Il sovrintendente di Polizia Francesco Paolo Maggi, subito presente sul luogo della strage, racconta a processo: «Uscii da ’sta nebbia che… e subito vedevo che arrivavano tutti ’sti… tutti chissi giacca e cravatta, tutti cu’ ’u stesso abito, una cosa meravigliosa». Era «gente di Roma», dei servizi, «senza una goccia di sudore» nonostante il caos e la concitazione nel caldo di luglio.
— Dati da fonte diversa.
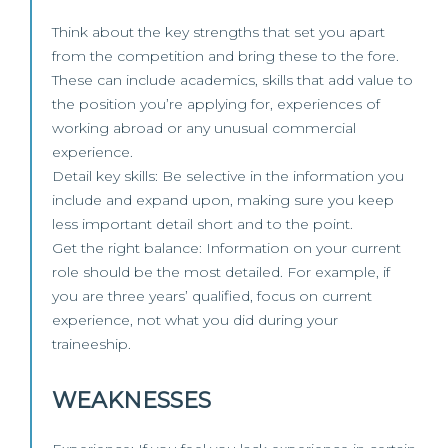
Think about the key strengths that set you apart
from the competition and bring these to the fore.
These can include academics, skills that add value to
the position you’re applying for, experiences of
working abroad or any unusual commercial
experience.
Detail key skills: Be selective in the information you
include and expand upon, making sure you keep
less important detail short and to the point.
Get the right balance: Information on your current
role should be the most detailed. For example, if
you are three years’ qualified, focus on current
experience, not what you did during your
traineeship.
WEAKNESSES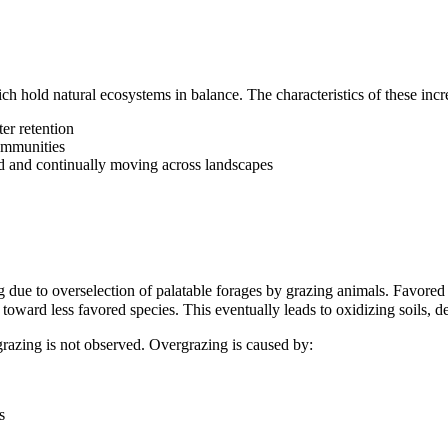
ich hold natural ecosystems in balance. The characteristics of these in
er retention
ommunities
d and continually moving across landscapes
ng due to overselection of palatable forages by grazing animals. Favored
s toward less favored species. This eventually leads to oxidizing soils, d
grazing is not observed.
Overgrazing
is caused by:
s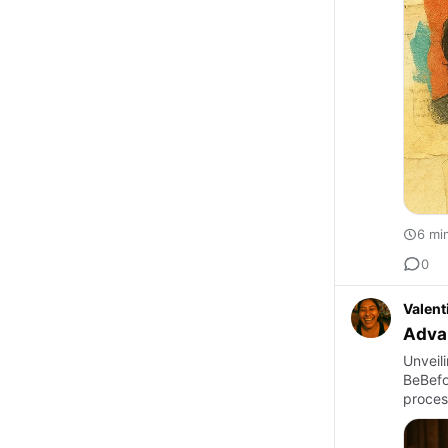
6 mi
0
Valent
Advan
Unveili
BeBefor
proces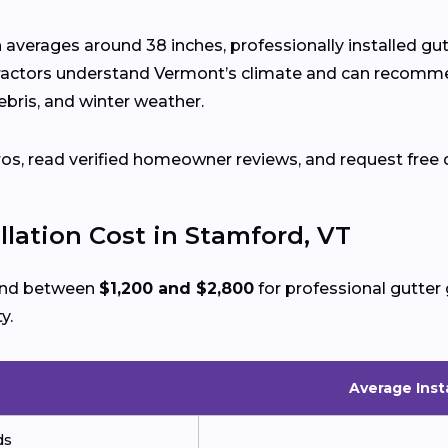
n averages around 38 inches, professionally installed g
ractors understand Vermont’s climate and can recomm
ebris, and winter weather.
ros, read verified homeowner reviews, and request free 
llation Cost in Stamford, VT
pend between
$1,200 and $2,800
for professional gutter 
y.
Average Inst
ds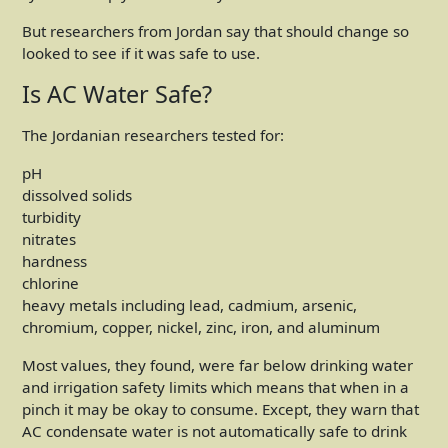
But researchers from Jordan say that should change so
looked to see if it was safe to use.
Is AC Water Safe?
The Jordanian researchers tested for:
pH
dissolved solids
turbidity
nitrates
hardness
chlorine
heavy metals including lead, cadmium, arsenic,
chromium, copper, nickel, zinc, iron, and aluminum
Most values, they found, were far below drinking water
and irrigation safety limits which means that when in a
pinch it may be okay to consume. Except, they warn that
AC condensate water is not automatically safe to drink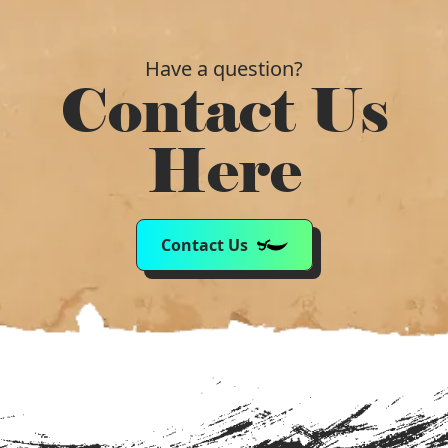
Have a question?
Contact Us
Here
Contact Us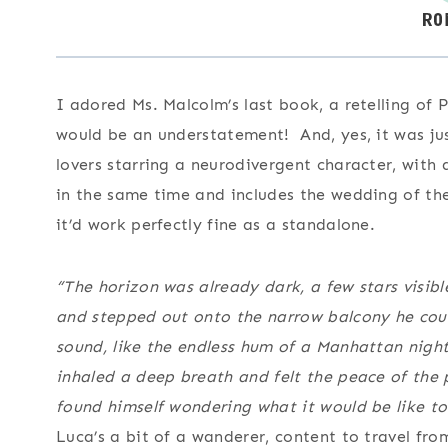
I adored Ms. Malcolm’s last book, a retelling of P
would be an understatement! And, yes, it was jus
lovers starring a neurodivergent character, with 
in the same time and includes the wedding of the
it’d work perfectly fine as a standalone.
“The horizon was already dark, a few stars visi
and stepped out onto the narrow balcony he could
sound, like the endless hum of a Manhattan nigh
inhaled a deep breath and felt the peace of the 
found himself wondering what it would be like to
Luca’s a bit of a wanderer, content to travel fro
Maggi a quel punto si chiede: «Ma questi come hanno fatto a sapere già?».

La sentenza di primo grado del Borsellino quater mette il ruolo dei servizi nero su bianco: «Già nell’immediatezza della strage, attorno all’automobile blindata del magistrato ucciso, vi erano una pluralità di persone in cerca della sua borsa e di quello che la stessa conteneva, ivi compresi alcuni appartenenti ai Servizi Segreti», come riferito da Maggi e dal suo vice Giuseppe Garofalo.

Questa relazione, che non ha conseguenze penali ma è comunque fondamentale perché frutto di un lavoro istituzionale non da poco, mostra che 

«il depistaggio sulla strage di via D’Amelio comincia pochi istanti dopo l’esplosione in cui perdono la vita il dottor Paolo Borsellino e cinque agenti della sua scorta. Quella domenica 19 luglio – come ha ricostruito il dott. Gozzo nel corso della sua audizione – si succedono almeno tre diversi episodi “di un’azione coordinata”, destinati a manipolare la scena della strage, a trafugare documenti, a sottrarre prove. (…) Nei minuti successivi all’esplosione in quel tratto di strada si raccoglie una moltitudine di persone appartenenti alle forze dell’ordine, colleghi di Paolo Borsellino, giornalisti, vigili del fuoco e – con modalità del tutto anomale – personale dei servizi segreti». 

La sentenza di primo grado del processo Borsellino quater, risalente al 2017, citando le parole dei pm Sergio Lari, Domenico Gozzo, Stefano Luciani e Gabriele Paci, spiega che «appare incontestabile “come la strage di Via D’Amelio, inserita nella complessiva strategia stragista di cui si è ampiamente riferito, oltre a soddisfare un viscerale istinto vendicativo, si proponesse il fine di ‘spargere terrore’ allo scopo di ‘destare panico nella popolazione’, di creare una situazione di diffuso allarme che piegasse la resistenza delle Istituzioni, così costringendo gli organi dello Stato a sedere da ‘vinti’ al tavolo della ‘trattativa’ per accettare le condizioni che il Riina e i suoi sodali intendevano imporre”». 

Appare quindi evidente il nesso tra l’assassinio di Paolo Borsellino – nonché di 5 dei 6 membri della sua scorta – e la Trattativa che, come vedremo occupandocene più nel dettaglio in un paragrafo apposito, era in essere già da qualche mese. 

Paolo Borsellino sapeva che era iniziata la Trattativa tra Stato e Cosa Nostra e questo sicuramente ha influito nell’accelerazione dell’organizzazione del suo assassinio.
Il magistrato era senz’altro in prima linea nella lotta alla mafia, però come abbiamo detto non avrebbe ereditato le inchieste su cui stava lavorando Giovanni Falcone, e allora perché – se non per coprire qualcosa di indicibile come la Trattativa – a Cosa Nostra convenne creare un nuovo martire?